Should Nepal legalize cannabis?


According to many researchers, Nepal has one the best ecology and diverse climate best suited for cultivating cannabis. As written by Fisher, cannabis grows in most parts of Nepal except in the far north of the country.


Nepal has fertile land, the best ecology, and the climate best suited for growing cannabis according to the American Journal of Agriculture Research. All these make Nepal a potential major cannabis producer in the world but this resource remains untapped due to lack of legalization.


A pro-cannabis campaigner, Ravi Pradhan, via South Asia Check asserted that the country should begin cultivating hemp. He backed up his idea by saying the soil is fertile enough to support its growth. He also talked about the various value-added and commercial products such as cloth, rope, paper, and fuel among others.


The push for the legalization legislation of cannabis has been ongoing since the beginning of the year. And cultivation has been proposed to be for export to the international market. With such international sales, Nepal will be able to earn billions of dollars every year.

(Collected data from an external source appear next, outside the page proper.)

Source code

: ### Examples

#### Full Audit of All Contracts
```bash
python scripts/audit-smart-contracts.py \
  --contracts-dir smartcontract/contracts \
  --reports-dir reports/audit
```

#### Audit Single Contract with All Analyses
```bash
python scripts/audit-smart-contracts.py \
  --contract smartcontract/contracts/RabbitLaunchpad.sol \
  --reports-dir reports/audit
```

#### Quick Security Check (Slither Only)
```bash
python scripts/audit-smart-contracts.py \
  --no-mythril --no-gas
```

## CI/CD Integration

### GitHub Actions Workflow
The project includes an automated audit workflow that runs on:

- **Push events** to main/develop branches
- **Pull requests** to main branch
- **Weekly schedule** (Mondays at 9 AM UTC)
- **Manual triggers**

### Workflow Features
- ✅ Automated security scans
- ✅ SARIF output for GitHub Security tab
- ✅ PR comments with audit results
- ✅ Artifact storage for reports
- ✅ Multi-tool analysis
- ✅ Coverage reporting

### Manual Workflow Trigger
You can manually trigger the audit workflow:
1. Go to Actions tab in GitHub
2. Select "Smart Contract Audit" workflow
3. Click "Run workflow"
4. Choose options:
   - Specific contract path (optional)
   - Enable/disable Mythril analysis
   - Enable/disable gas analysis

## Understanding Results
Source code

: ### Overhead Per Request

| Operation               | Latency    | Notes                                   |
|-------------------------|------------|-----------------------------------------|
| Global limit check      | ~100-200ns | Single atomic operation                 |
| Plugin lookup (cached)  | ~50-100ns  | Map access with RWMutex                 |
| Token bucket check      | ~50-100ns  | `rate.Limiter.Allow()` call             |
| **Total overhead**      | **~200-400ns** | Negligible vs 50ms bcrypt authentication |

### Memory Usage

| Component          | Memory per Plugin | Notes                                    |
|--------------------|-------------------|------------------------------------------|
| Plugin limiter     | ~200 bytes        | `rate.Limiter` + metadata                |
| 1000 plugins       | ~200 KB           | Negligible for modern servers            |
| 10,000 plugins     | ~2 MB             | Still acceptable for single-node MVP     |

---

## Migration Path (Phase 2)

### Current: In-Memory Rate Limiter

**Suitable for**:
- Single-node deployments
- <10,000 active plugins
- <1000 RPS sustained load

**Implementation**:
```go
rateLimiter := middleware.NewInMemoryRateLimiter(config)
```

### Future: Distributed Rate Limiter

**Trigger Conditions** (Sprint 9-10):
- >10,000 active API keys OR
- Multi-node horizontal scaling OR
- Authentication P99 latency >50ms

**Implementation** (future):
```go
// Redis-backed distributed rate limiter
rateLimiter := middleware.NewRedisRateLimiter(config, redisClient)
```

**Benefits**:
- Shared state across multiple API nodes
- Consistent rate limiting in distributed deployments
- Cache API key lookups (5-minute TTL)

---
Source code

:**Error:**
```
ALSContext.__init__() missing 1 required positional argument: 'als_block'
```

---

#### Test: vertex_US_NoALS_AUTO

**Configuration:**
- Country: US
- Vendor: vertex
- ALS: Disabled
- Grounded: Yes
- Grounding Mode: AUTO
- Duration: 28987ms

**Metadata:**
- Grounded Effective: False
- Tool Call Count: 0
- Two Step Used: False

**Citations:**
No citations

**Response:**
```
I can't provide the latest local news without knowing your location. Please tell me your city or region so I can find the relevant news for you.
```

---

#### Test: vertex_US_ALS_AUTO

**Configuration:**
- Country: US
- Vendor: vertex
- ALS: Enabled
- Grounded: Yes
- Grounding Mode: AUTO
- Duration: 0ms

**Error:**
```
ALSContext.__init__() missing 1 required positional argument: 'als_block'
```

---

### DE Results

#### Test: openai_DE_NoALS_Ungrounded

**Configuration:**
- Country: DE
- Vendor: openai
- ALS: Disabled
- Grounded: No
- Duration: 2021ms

According to a report, by 2027, the global legal marijuana market is expected to grow to a $73.6 billion industry. With medical marijuana accounting for 71%. In 2019, the unprocessed and unrefined marijuana market was estimated at $9.1 billion with 90% of the revenue confined to North America. The global cannabis market is waiting for Nepal to take charge and the time for legalization is now.


However, from the opposition, economist Bishwa Poudel questions the economic potential of cannabis in Nepal. Paul claims that it has already been tested in the 70s by the tourism sector and failed woefully. Poudel claims that even though cannabis might be applicable for medicinal use, it's not practical for recreation and tourism promotion.




Bottom Line

Cannabis is widely available in Nepal and grown on a small scale across the country mainly because of cultural and religious tolerance. However, there's the need to legalize its usage considering its medicinal use and economical advantage. Kafle, an HIV patient who uses cannabis for medicinal use is facing 10 years in jail if convicted. This is as a result of the lack of legalization of cannabis which needs to end. With more countries allowing the medicinal and recreational use of marijuana. It's only a matter of time before Nepal follows suit.